On February 14, 2014 at 6:40 pm, scott s. said:
The Federal Govt is not a “child” of the states. It was created by “We the People”. USCONS VI/2 “Laws of the United States…shall be the supreme Law of the Land; and the Judges in every State shall be bound thereby, any Thing in the Constitution or Laws of any State to the Contrary notwithstanding.” And USCONS VI/3 “Members of the several State Legislatures, and all executive and judicial Officers…of the several States, shall be bound by Oath or Affirmation to support this Constitution…”
This kind of problem was discussed by Martin Van Buren (then VP to Jackson) who acknowledged that there was a tension between the powers of the states and federal government and there was no referee. His solution was the Article V method, as recently suggested by Mark Levin “Liberty Amendments”.
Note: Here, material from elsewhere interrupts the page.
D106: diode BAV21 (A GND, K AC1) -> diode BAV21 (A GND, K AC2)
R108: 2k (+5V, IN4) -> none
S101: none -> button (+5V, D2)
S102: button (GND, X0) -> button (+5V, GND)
On February 15, 2014 at 6:50 pm, Billy Mullins said:
If a state – or a group of states – deem the federal government to have exceeded its allotted powers and/or failed to discharge the duties and responsibilities for which those powers were originally granted, that/those state(s) have a duty to refuse to obey the offending federal mandate. Some (perhaps many) will respond that the issue of states’ supremacy was settled in the War Between the States. To that I would respond that the member states of the CSA were repatriated only under force of arms. I am not a lawyer but I have heard that is a principle of common law that no compact made under duress is enforceable. If the people of one or more states decide to contest the compact it is their right by law and precedent predating the advent of the Constitution. In such an instance it is axiomatic that the central government will contest the decision of that/those state(s).
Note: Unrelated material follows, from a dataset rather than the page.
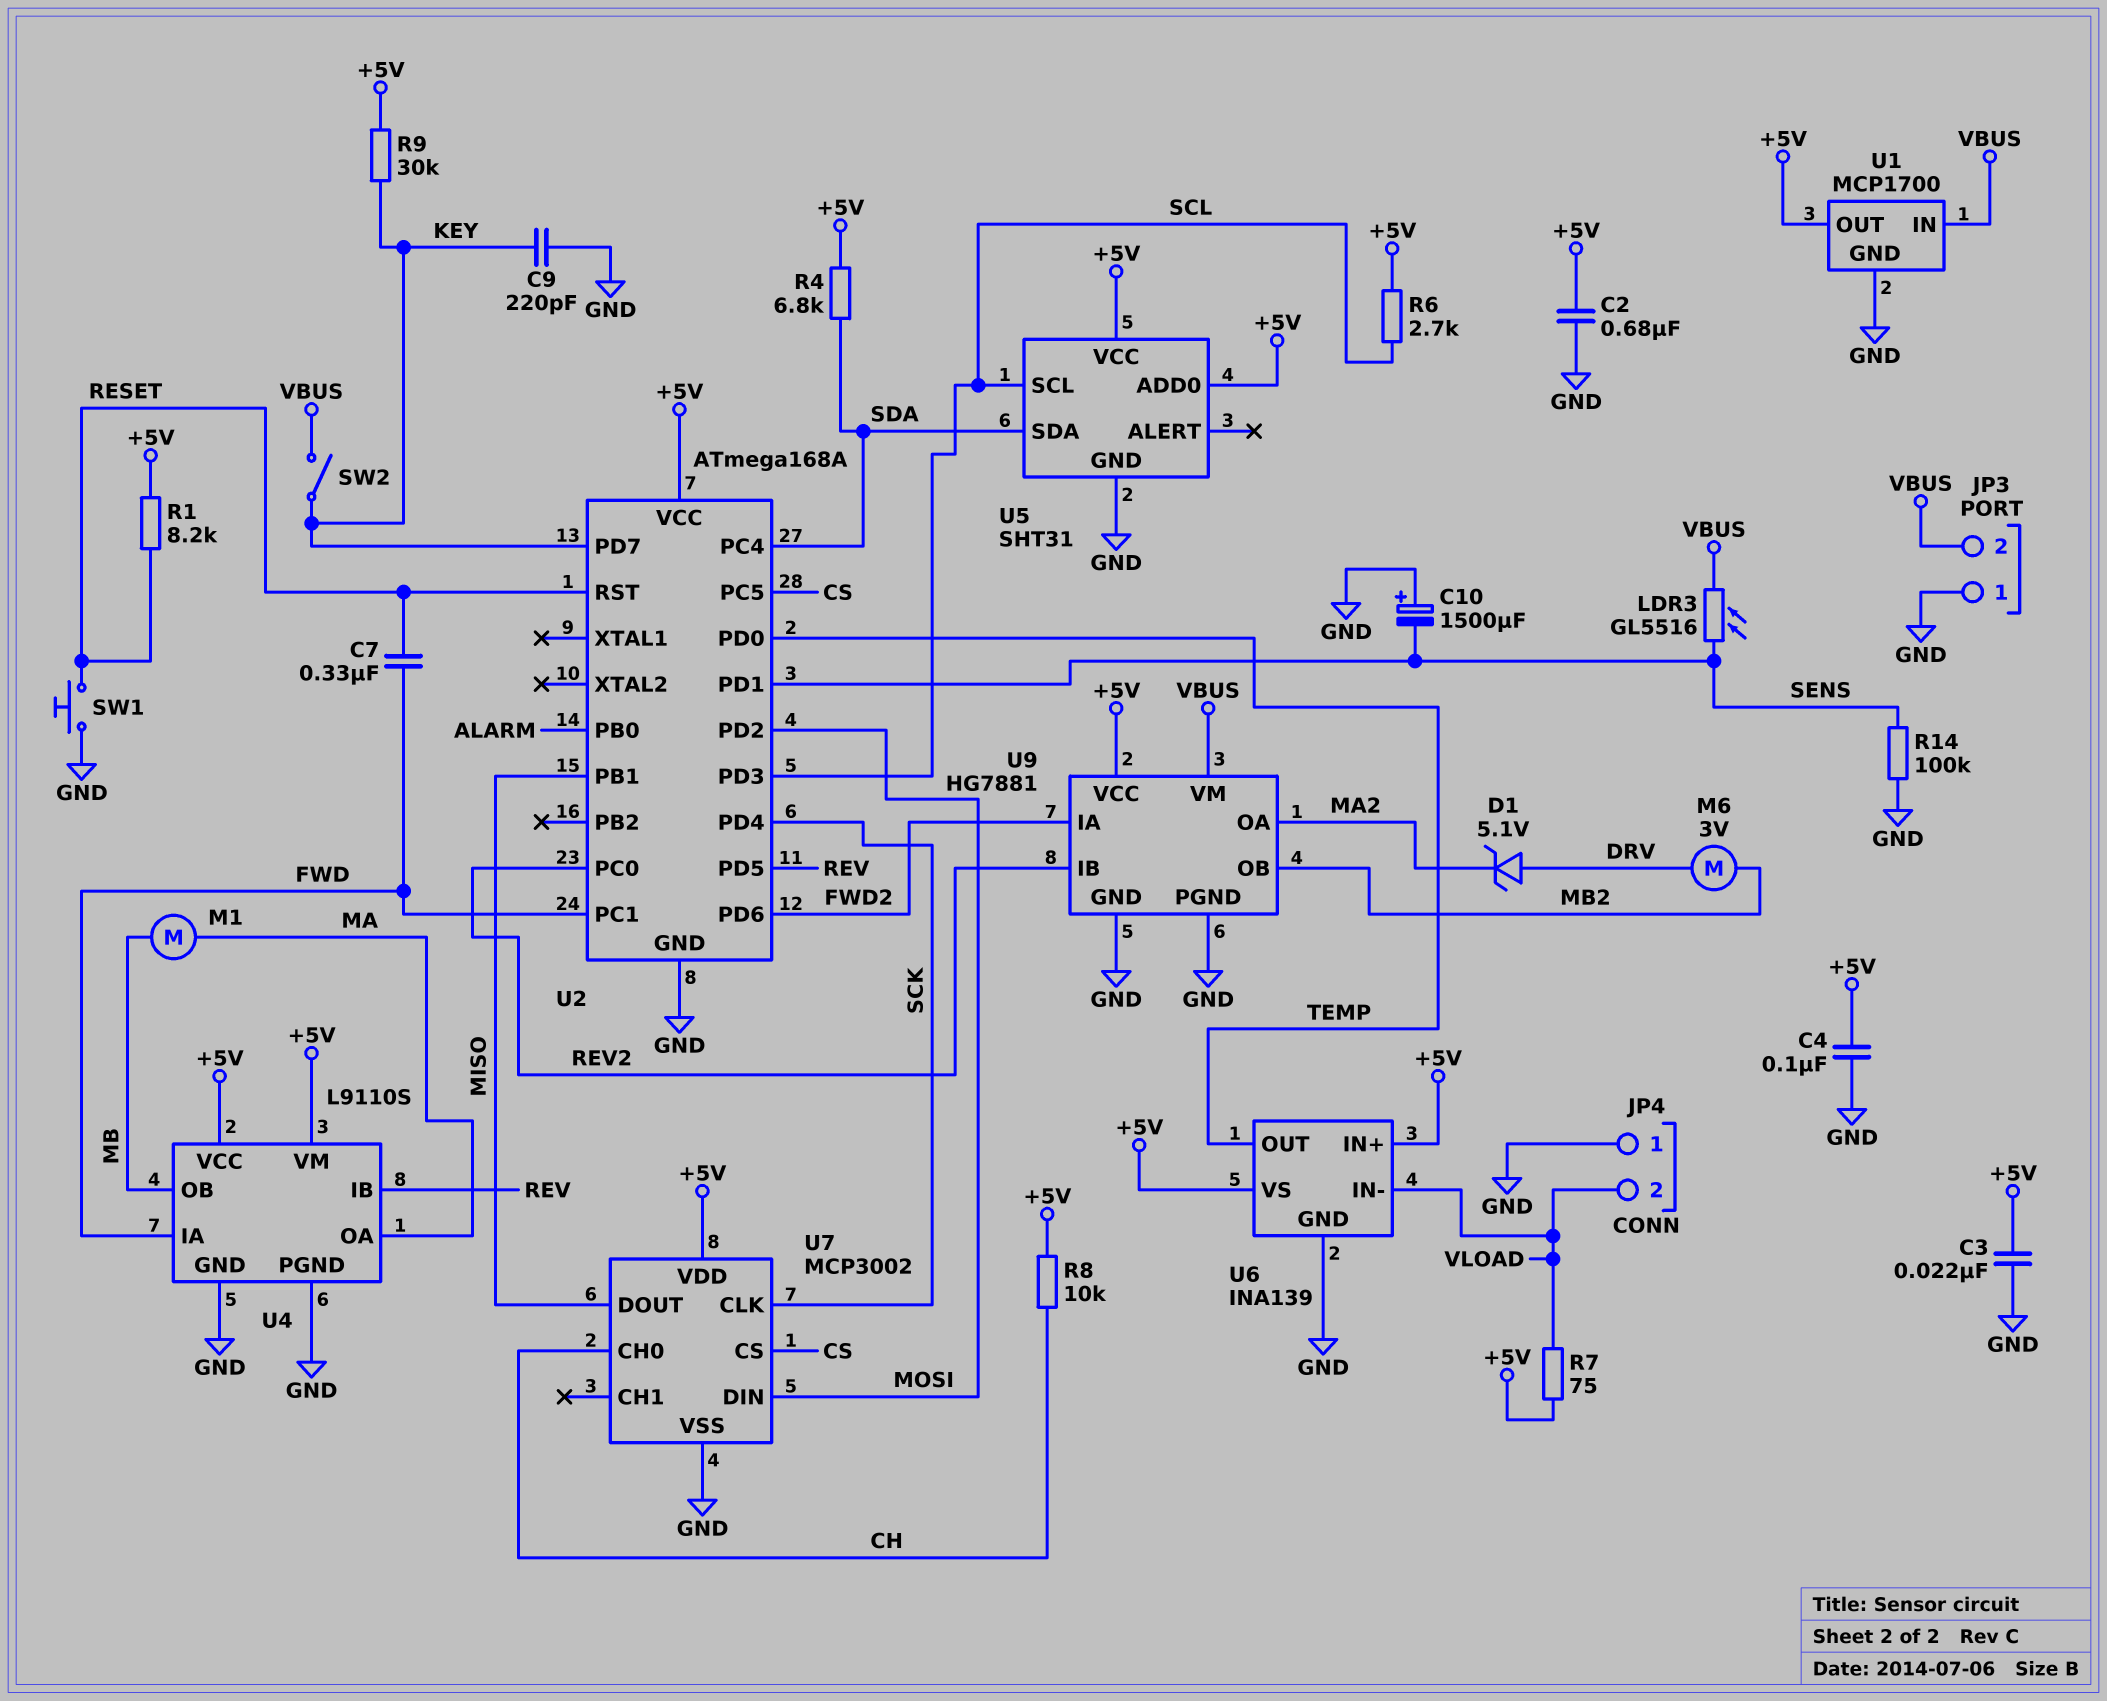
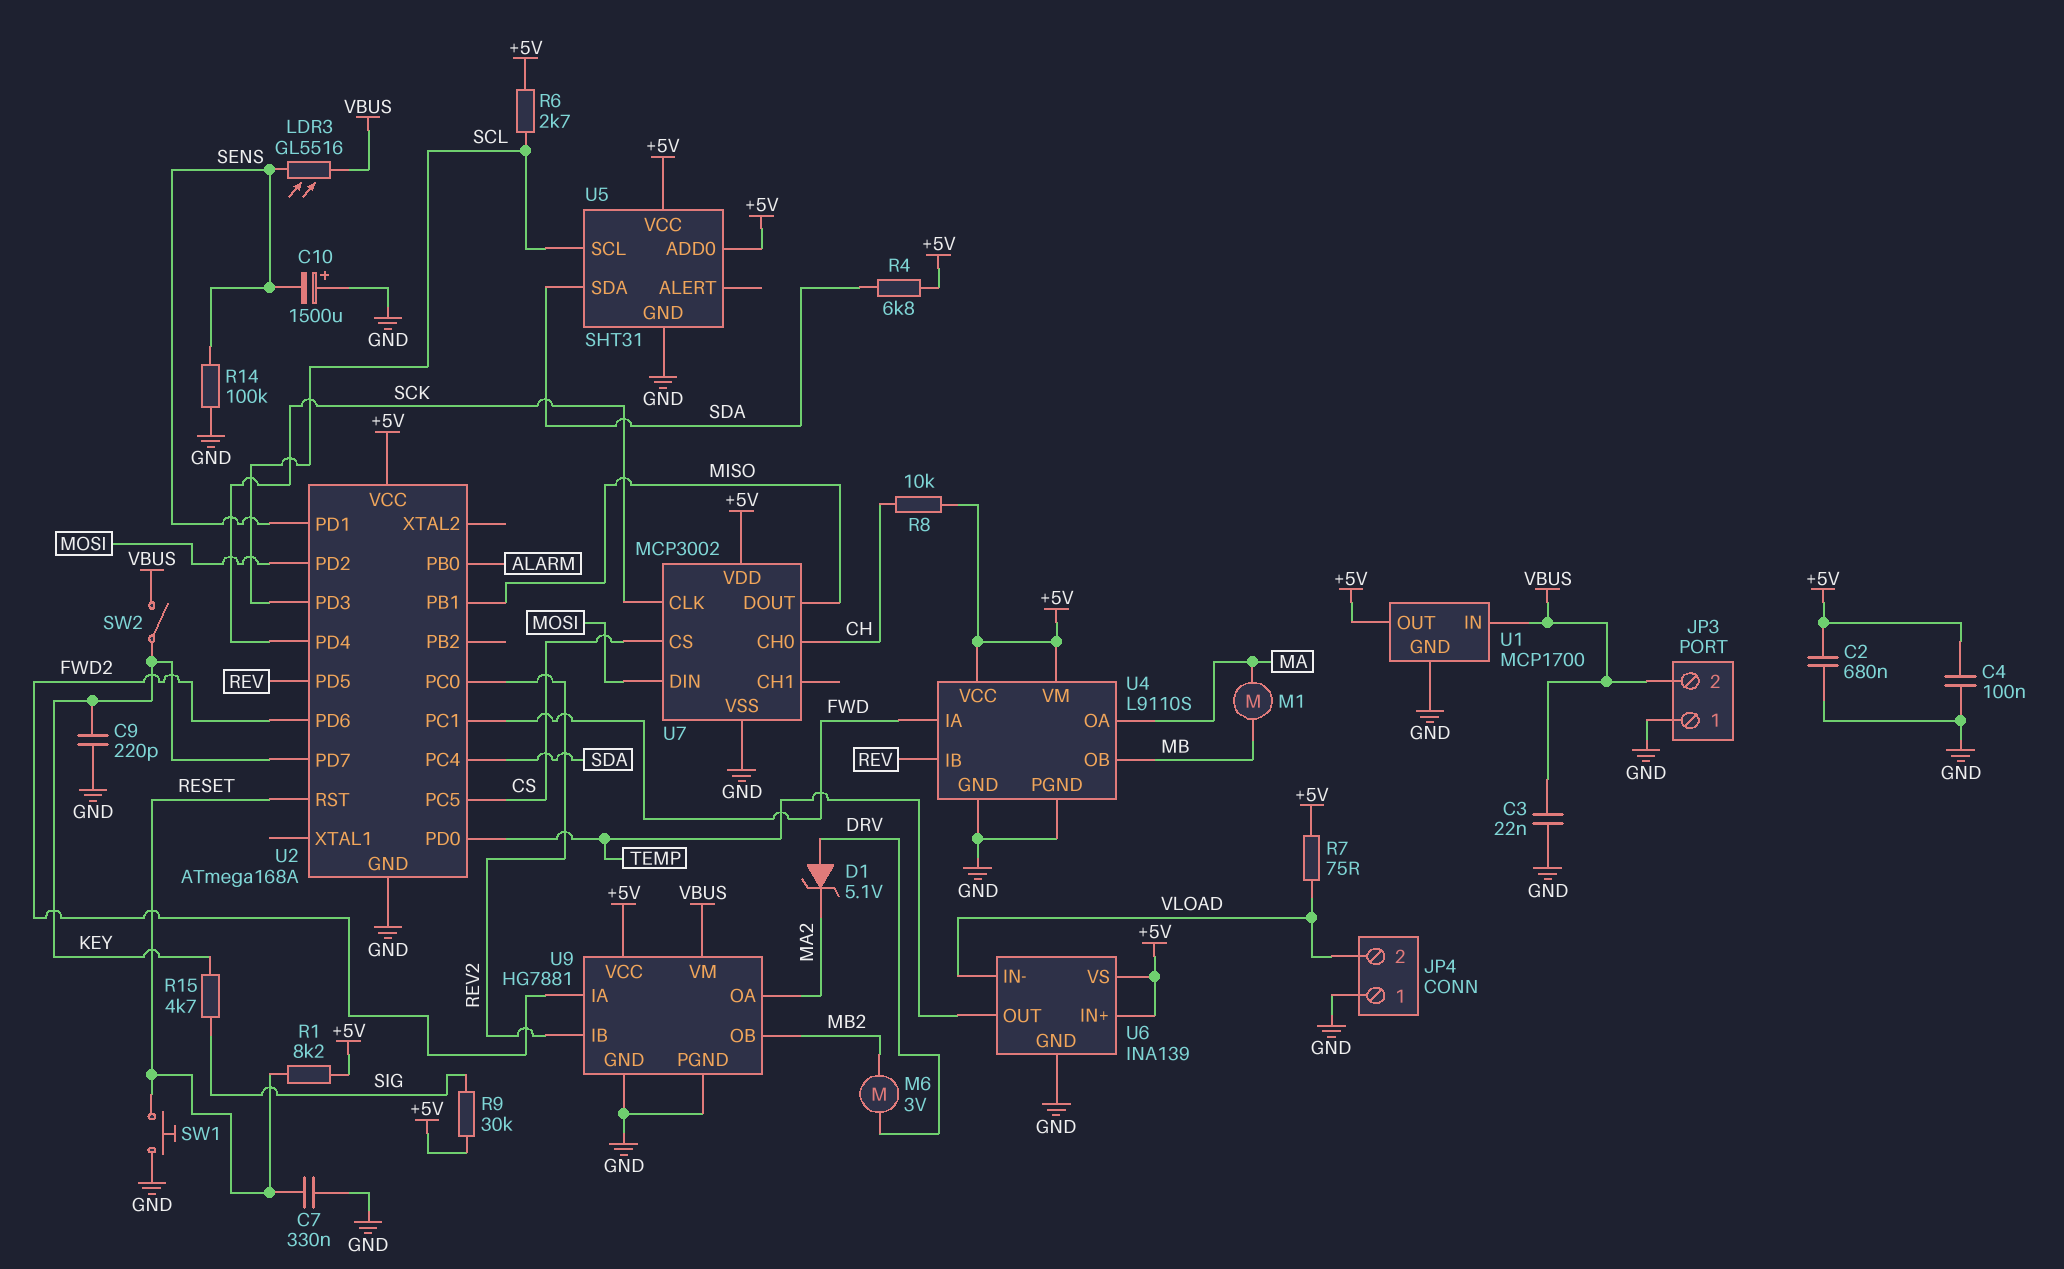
C3: 22nF (+5V, GND) -> 22nF (GND, VBUS)
C7: 330nF (FWD, RESET) -> 330nF (GND, RESET)
R9: 30k (+5V, KEY) -> 30k (+5V, SIG)
R15: none -> 4.7k (KEY, SIG)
This is all very theoretical. In my comment I was speaking in practical terms.Theoretical situations aside, no act is illegal unless the person committing it is successfully prosecuted for their actions. If one or more states, believing themselves to be superior to the federal government and pass laws nullifying one or more federal statutes, then the nullification holds until and unless the federal government forces the state(s) to knuckle under. If the “authorities” in Mordor on the Potomac do not appreciate the people of the states deciding for themselves what constitutes exceeding the authority originally ceded to the federal then they are welcome attempt to bring the “offending” state(s) to heel.
A final note. For over a century the federal government has been on a course hell bent upon changing the fundamental relationship between the central government and the several states. It has been almost 150 years since the two sides in the debate over who is sovereign – the states or the central government – last engaged in more than verbal conflict. At that time the central government prevailed. A multitude of changes have come about since that time. The outcome of such a contest today could very well be different.